Good to know, as a verizon customer who was toying with replacing my 8 year old phone with a new one, I guess I will look for another provider also.
I just bought a new phone and had to order a Canadian model so that not only would it be carrier-unlocked, but also bootloader unlocked. Since I still have that crazy idea that when I buy a phone, that I own the phone and the carrier shouldn't be able to dictate what I can and can't install on it, copy off from it for backups to keep my data safe, etc.Or dictate when I need to buy a new phone because they've arbitrarily decided to stop providing OS updates for it, leaving me unsafe and left behind.
Yes it's 1 (soon, 2) models "behind" from the latest and greatest but it's 2 models NEWER than my current phone, because I'm not a sucker who falls for marketing pressure trying to convince me I need a new phone every year when I clearly do not.
If computer manufacturers pulled the same shit on computers, people would've been up in arms. Though we're watching Apple and now Microsoft try and take advantage of how users are being fucked and desensitized by consumer-hostile cell carrier practices, and infect PCs with the same anti-consumer practices inch by inch. Don't you dare tell me what OS I can and can't run on the hardware I bought, or what apps I can or can't use, or what data of MINE I'm allowed to copy and back up.
(cue all the trolls who jump in and claim that rooting is no longer necessary and serves no purpose. Don't bother, you're wrong.)
If the "period of time after the purchase" is 3 to 12 months, as it is with T-Mobile, it won't affect someone who upgrades and sells on his old handset after one or two years.
This has everything to do with consumer lock-in and nothing to do with theft.
And if they can't even secure hardware before it even hits store shelves, they have a much larger (and different) problem.
Another reason to buy standard, uncrippled, unlocked phones separately from any airtime contract.
Buy them on credit if you must. My airtime provider doesn't care much as to what handset I have, so long as my SIM will fit, and it will work on the frequency ranges and technical standards that their network uses.
Insurance against a phone going missing in transit from the seller to the customer should not inconvenience the customer in any way, other than possibly acknowledging safe receipt of goods. If Verizon is worried about this, they should offer free unlocking immediately after their customer acknowledges safe receipt.

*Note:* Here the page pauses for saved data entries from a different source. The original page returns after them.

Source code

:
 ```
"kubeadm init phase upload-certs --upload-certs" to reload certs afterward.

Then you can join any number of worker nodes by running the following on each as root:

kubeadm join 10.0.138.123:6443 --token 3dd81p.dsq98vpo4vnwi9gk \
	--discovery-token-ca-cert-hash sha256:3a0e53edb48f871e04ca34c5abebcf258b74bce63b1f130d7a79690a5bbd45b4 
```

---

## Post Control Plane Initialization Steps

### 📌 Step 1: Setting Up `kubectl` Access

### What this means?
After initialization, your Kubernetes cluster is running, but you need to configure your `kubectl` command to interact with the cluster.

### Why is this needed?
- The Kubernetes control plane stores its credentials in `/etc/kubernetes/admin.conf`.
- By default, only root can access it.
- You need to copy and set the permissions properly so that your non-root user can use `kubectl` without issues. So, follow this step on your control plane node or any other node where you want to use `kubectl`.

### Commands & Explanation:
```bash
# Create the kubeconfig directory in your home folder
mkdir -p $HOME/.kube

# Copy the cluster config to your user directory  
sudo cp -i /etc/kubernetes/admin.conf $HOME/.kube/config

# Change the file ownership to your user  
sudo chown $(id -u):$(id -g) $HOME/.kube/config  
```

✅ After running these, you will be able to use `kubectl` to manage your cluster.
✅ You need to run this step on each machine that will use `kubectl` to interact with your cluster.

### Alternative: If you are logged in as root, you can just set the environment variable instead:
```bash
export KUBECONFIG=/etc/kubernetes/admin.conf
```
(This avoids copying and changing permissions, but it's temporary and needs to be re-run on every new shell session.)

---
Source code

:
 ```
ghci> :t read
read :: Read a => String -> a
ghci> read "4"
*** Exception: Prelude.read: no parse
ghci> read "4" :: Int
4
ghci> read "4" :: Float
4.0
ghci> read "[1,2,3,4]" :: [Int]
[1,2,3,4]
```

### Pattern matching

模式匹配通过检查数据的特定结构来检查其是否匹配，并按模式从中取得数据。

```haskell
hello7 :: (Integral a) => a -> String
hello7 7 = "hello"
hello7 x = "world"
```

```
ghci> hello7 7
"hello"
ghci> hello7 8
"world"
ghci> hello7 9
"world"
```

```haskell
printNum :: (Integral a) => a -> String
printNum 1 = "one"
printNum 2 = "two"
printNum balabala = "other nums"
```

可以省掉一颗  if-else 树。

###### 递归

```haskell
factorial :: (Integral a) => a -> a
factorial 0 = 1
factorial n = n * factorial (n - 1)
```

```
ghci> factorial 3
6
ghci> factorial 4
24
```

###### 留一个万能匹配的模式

It will affect someone who goes on holiday and wants to use a local sim to avoid extortionate roaming charges (or in some cases a lack of roaming agreement which prevents you from having any service at all)...
It will affect someone who buys a subsidised phone but intends to use a different one with the service...
A carrier lock is ineffective at deterring theft, blacklisting the IMEI of a stolen device (both on the networks themselves, and with apple/google etc) is far more effective.
It's about locking customers in, nothing else.